The spice trade first brought European explorers, most notably the Portuguese adventurer Vasco da Gama, to the shores of the Indian subcontinent in the late fifteenth century. In the mid-eighteenth century, Great Britain used a series of military excursions to gain control over several major Indian provinces and effectively made the country the largest colony within its far-flung empire. For almost a century, Britain's colonial rule of the country was administered through the infamous British East India Company. After Great Britain thwarted the bloody Indian Rebellion of 1857, the British East India Company was abolished and India became subject to direct rule by the British monarchy. Periodic rebellions, civil unrest, and ultimately the massive civil disobedience campaign orchestrated by Mahatma Gandhi culminated in India gaining its independence from Great Britain in August 1947.

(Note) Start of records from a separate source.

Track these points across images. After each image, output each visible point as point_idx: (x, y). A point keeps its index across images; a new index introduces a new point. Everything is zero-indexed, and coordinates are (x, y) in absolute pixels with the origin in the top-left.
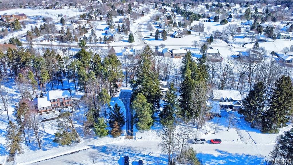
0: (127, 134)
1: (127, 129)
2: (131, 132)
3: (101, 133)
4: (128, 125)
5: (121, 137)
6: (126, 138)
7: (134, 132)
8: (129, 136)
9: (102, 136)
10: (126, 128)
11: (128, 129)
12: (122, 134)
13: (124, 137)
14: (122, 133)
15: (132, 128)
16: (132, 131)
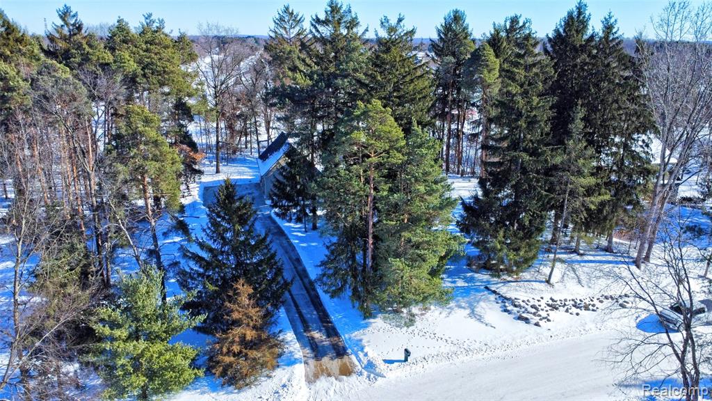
0: (308, 350)
1: (299, 324)
2: (328, 336)
3: (151, 375)
4: (294, 309)
5: (280, 374)
6: (316, 376)
7: (346, 337)
8: (325, 360)
9: (156, 392)
10: (292, 322)
11: (302, 326)
12: (280, 359)
13: (300, 369)
14: (280, 356)
15: (324, 318)
16: (332, 332)
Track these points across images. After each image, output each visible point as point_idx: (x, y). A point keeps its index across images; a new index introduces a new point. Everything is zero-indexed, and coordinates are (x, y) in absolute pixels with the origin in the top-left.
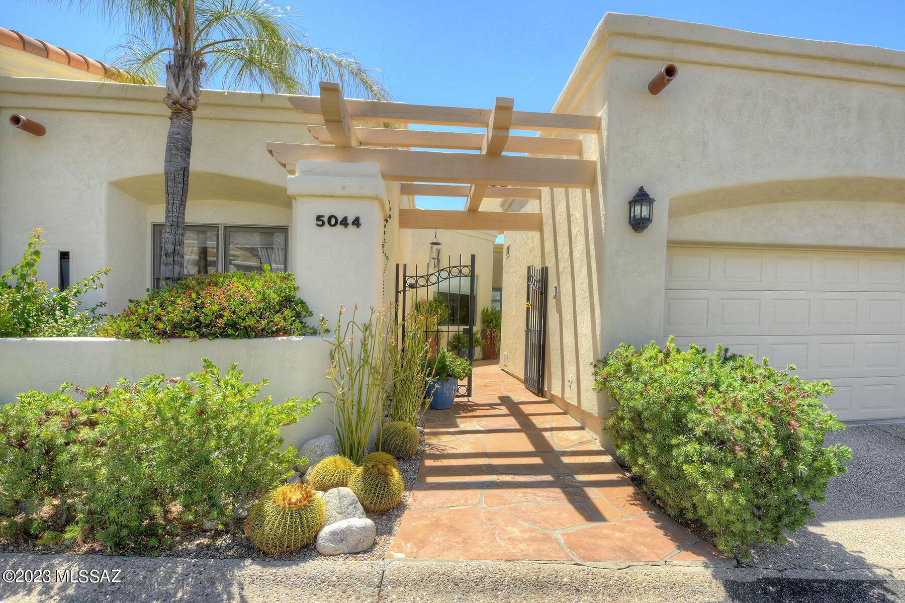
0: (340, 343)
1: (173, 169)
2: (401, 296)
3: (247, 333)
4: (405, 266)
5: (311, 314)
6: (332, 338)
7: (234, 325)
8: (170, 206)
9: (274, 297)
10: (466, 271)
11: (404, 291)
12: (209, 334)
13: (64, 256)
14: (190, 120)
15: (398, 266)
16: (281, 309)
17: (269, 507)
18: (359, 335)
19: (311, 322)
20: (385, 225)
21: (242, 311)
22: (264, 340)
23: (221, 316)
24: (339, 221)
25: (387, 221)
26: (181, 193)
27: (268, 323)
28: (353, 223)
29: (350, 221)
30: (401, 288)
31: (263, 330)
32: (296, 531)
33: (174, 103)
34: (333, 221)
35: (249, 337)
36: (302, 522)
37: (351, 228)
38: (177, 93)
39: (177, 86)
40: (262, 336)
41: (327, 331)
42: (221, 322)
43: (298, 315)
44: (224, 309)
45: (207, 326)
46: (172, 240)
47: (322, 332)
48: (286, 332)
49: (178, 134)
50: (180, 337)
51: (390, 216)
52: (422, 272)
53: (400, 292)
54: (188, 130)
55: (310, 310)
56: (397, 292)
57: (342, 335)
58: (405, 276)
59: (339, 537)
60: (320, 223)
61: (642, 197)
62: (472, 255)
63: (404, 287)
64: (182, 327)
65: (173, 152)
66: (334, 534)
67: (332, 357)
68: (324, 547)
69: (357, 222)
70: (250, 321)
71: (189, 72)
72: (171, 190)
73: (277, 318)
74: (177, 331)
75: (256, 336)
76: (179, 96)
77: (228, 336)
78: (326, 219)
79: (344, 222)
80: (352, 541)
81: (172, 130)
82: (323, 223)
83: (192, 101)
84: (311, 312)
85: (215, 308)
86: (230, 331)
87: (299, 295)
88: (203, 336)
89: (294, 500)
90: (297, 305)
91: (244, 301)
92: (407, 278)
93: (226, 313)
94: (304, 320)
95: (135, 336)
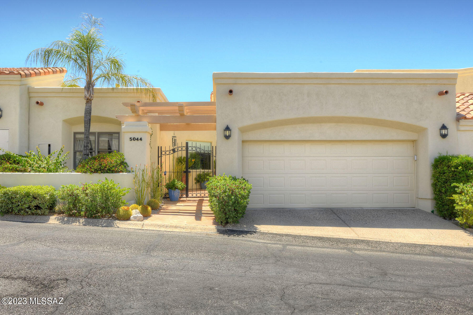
0: (136, 175)
1: (87, 120)
2: (160, 158)
3: (113, 172)
4: (161, 147)
5: (128, 166)
6: (134, 173)
7: (109, 170)
8: (86, 131)
9: (119, 162)
10: (184, 148)
11: (161, 156)
12: (103, 172)
13: (49, 145)
14: (91, 103)
15: (158, 147)
16: (121, 165)
17: (120, 210)
18: (141, 173)
19: (129, 169)
20: (151, 137)
21: (111, 165)
22: (117, 174)
23: (106, 167)
24: (136, 139)
25: (151, 135)
26: (89, 127)
27: (118, 169)
28: (140, 140)
29: (139, 139)
30: (160, 155)
31: (116, 171)
32: (126, 214)
33: (87, 99)
34: (134, 139)
35: (113, 173)
36: (127, 213)
37: (139, 141)
38: (88, 96)
39: (88, 94)
40: (116, 173)
41: (133, 171)
42: (106, 169)
43: (125, 167)
44: (107, 165)
45: (103, 170)
46: (86, 142)
47: (132, 171)
48: (122, 172)
49: (88, 109)
50: (96, 173)
51: (152, 134)
52: (168, 149)
53: (160, 157)
54: (91, 106)
55: (128, 165)
56: (159, 157)
57: (137, 172)
58: (161, 151)
59: (135, 218)
60: (131, 140)
61: (227, 128)
62: (186, 142)
63: (161, 155)
64: (97, 170)
65: (87, 114)
66: (134, 217)
67: (134, 178)
68: (132, 219)
69: (141, 139)
70: (113, 169)
71: (91, 89)
72: (86, 126)
73: (120, 168)
74: (96, 171)
75: (115, 173)
76: (88, 97)
77: (108, 173)
78: (132, 139)
79: (137, 139)
80: (138, 219)
81: (86, 107)
82: (132, 140)
83: (92, 98)
84: (129, 166)
85: (105, 165)
86: (109, 171)
87: (125, 161)
88: (102, 172)
89: (126, 209)
90: (125, 164)
91: (111, 163)
92: (162, 152)
93: (107, 167)
94: (127, 168)
95: (85, 172)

Britain's colonial rule would leave a lasting imprint on all aspects of Indian society, including its economy, financial reporting system, and accounting profession. During the two centuries that Britain controlled India, a large number of British citizens immigrated to India seeking opportunities in banking, insurance, accounting, and other financial services industries and professions. Alexander Fletcher Ferguson arrived in India in the late 1880s. A few years later, he organized A. F. Ferguson & Co., which would become one of India's most prominent professional services organizations and its largest accounting firm.
Native Indians typically did not welcome British immigrants who, like Ferguson, often took advantage of their British "connections" to further their careers and otherwise elevate their social status. Making matters worse, the new immigrants often treated Indians as second-class citizens in their own country. Not surprisingly, after India gained its independence, an isolationist mindset prevailed in the country. Because of that mindset, India's central government established protectionist policies to prevent foreign companies, professional firms, and other organizations from dominating the new nation's economy. These policies included significant tariffs on imported goods, limits on equity investments in Indian companies by foreign nationals, and, most important, the so-called "License Raj." The License Raj was an extensive set of government rules and regulations established by India's first Prime Minister, Jawaharlal Nehru, which gave India's central government effective control over the nation's economy.
Under the License Raj, any major business venture proposed by a domestic or foreign entity had to be approved by a central government planning commission.